Nous étions entrés dans une boîte.
Nous pouvions tout y faire.
Tests, expérimentations, succès, échecs.
L'amour sans risques.
Le sexe sans conséquences.
Dans la boîte, les règles du temps étaient abolis. Donc la mémoire. Nous oublierons une fois tout sortis de la boîte.
Nos différences dans la vie vraie ne comptaient pas non plus. Nous ne savions rien de l'autre. Nous apprendrions si peu. Peut-être un prénom, peut-être un âge, usurpés ou non. Quelques mots dans une langue ou une autre. Parfois le silence, troublé par des gémissements.
Nous nous regardions, nous nous apprécions... ou non... Changer de boîte ?
Car il y avait des millions d'autres boîtes qui nous attendaient.
Chacun passait d'une boîte à l'autre. Les boîtes se détruisaient et se recréaient en fonction des départs et des arrivées des joueurs.
"Joueur", voilà nous étions des joueurs. Avec rien à perdre durant la partie.
Nous resterions intacts une fois sortis de la boîte.
Rien aura été modifié dans notre vie. Des boîtes hermétiques à l'air du dehors et ses quatre murs ne laissant rien filtrer vers l'extérieur. Ni bruits, ni images, ni sentiments.
Nous quittions la boîte chacun de notre côté et nous ne nous reverrions jamais. S'il en était autrement, nous n'aurions pas pu être aussi libres dans la boîte et prendre autant de plaisir.
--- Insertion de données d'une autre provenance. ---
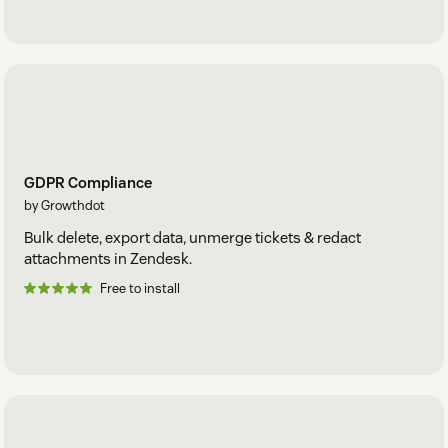
GDPR Compliance
by Growthdot
Bulk delete, export data, unmerge tickets & redact
attachments in Zendesk.
Free to install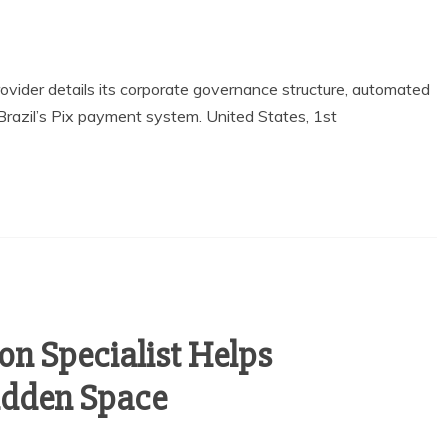
provider details its corporate governance structure, automated
 Brazil’s Pix payment system. United States, 1st
on Specialist Helps
dden Space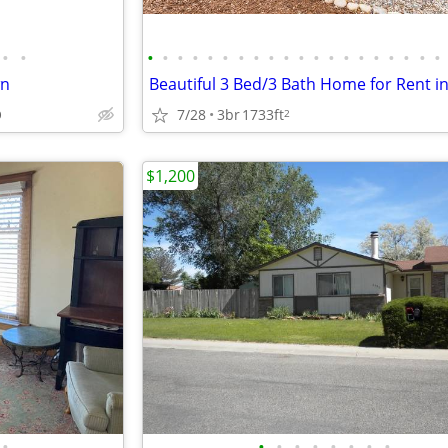
•
•
•
•
•
•
•
•
•
•
•
•
•
•
•
•
•
•
•
•
•
•
wn
O
7/28
3br
1733ft
2
$1,200
•
•
•
•
•
•
•
•
•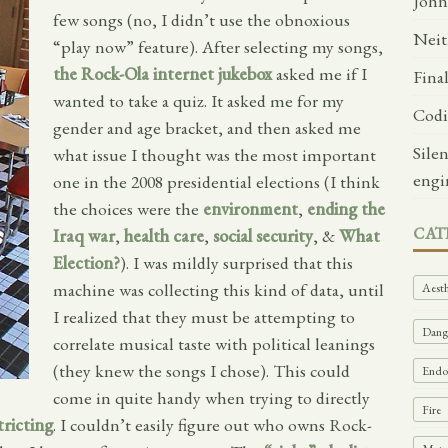
John
few songs (no, I didn’t use the obnoxious
Neit
“play now” feature). After selecting my songs,
the Rock-Ola internet jukebox
asked me if I
Fina
wanted to take a quiz. It asked me for my
Codi
gender and age bracket, and then asked me
Sile
what issue I thought was the most important
engi
one in the 2008 presidential elections (I think
the choices were the
environment
,
ending the
CAT
Iraq war
,
health care
,
social security
, &
What
Election?
). I was mildly surprised that this
machine was collecting this kind of data, until
Aesth
I realized that they must be attempting to
Dange
correlate musical taste with political leanings
(they knew the songs I chose). This could
Endof
come in quite handy when trying to directly
Fire
tricting
. I couldn’t easily figure out who owns Rock-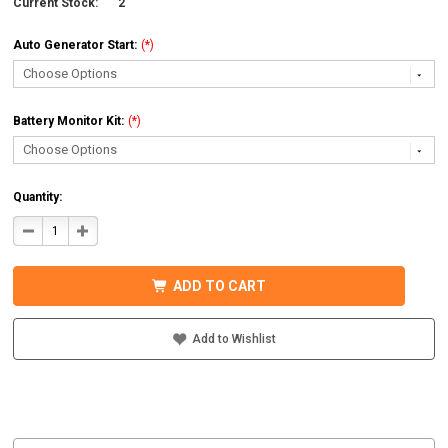
Current Stock:
2
Auto Generator Start:
(*)
Battery Monitor Kit:
(*)
Quantity:
DECREASE
INCREASE
QUANTITY
QUANTITY
OF
OF
MIDNITE
MIDNITE
SOLAR
SOLAR
ADD TO CART
MNEMS4024PAEACCPL
MNEMS4024PAEACCPL
PREWIRED
PREWIRED
AC
AC
COUPLED
COUPLED
Add to Wishlist
SYSTEM
SYSTEM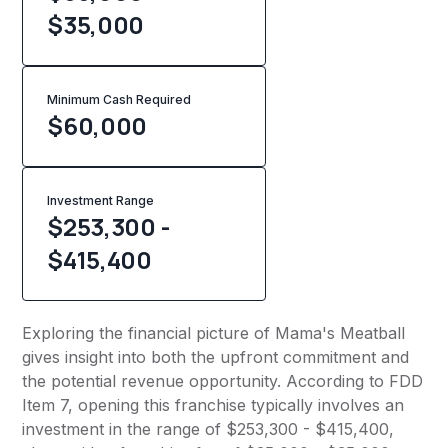
$35,000
Minimum Cash Required
$
60,000
Investment Range
$253,300 -
$415,400
Exploring the financial picture of Mama's Meatball
gives insight into both the upfront commitment and
the potential revenue opportunity. According to FDD
Item 7, opening this franchise typically involves an
investment in the range of $253,300 - $415,400,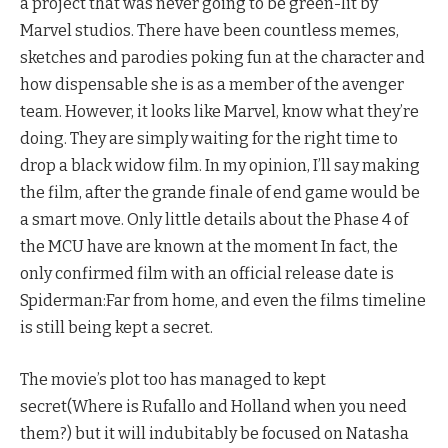
a project that was never going to be green-lit by
Marvel studios. There have been countless memes,
sketches and parodies poking fun at the character and
how dispensable she is as a member of the avenger
team. However, it looks like Marvel, know what they’re
doing. They are simply waiting for the right time to
drop a black widow film. In my opinion, I’ll say making
the film, after the grande finale of end game would be
a smart move. Only little details about the Phase 4 of
the MCU have are known at the moment In fact, the
only confirmed film with an official release date is
Spiderman:Far from home, and even the films timeline
is still being kept a secret.
The movie’s plot too has managed to kept
secret(Where is Rufallo and Holland when you need
them?) but it will indubitably be focused on Natasha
Il n'y avait pas de questions à se poser sur "l'après" parce qu'il n'y avait rien "après". Il devait juste y avoir l'instant présent.
il n'y avait pas de règle autre que la liberté de quitter la boîte. Le but, si l'autre nous plaisait, était donc de le retenir le plus longtemps. Là était l'aspect le moins agréable de la boîte. Mais quand l'autre quittait la boîte, dans un flash, sans dire un mot, nous étions déçus, mais il quittait la boîte pour atteindre un niveau supérieur de plaisir, ou un plaisir plus proche de ses désirs, et tel était notre objectif à tous, nous ne pouvions le blâmer. Et puis, nous passions aussitôt dans une nouvelle boîte et nous avions déjà oublié la boîte précédente.
Ainsi passions nous nos jours ou nos nuits (le temps ne comptait pas ai-je dit).
Et puis nous revenions à la réalité.
Le temps reprenait son cours. Les distances entre les autres et nous s'étaient reformés. Nous rencontrions des murs à chaque visage fermé. Nous regrettions les boîtes où tout était plus facile et immédiat.
Nous n'étions plus vraiment adaptés à des relations "en réel".
Personne ne nous avait appris à nous lier avec les autres. Nous savions seulement nous "connecter" le temps d'une session dans la boîte, puis nous "déconnecter".
Nous ne savions même plus s'il était important, nécessaire, vital de lier sa vie avec une personne.
Pour nos plaisirs, il y aurait toujours les boîtes. Plaisirs sur place, rien à emporter, à toute heure de la journée, comme des konbinis. A tout endroit de la Terre, quelqu'un à rencontrer.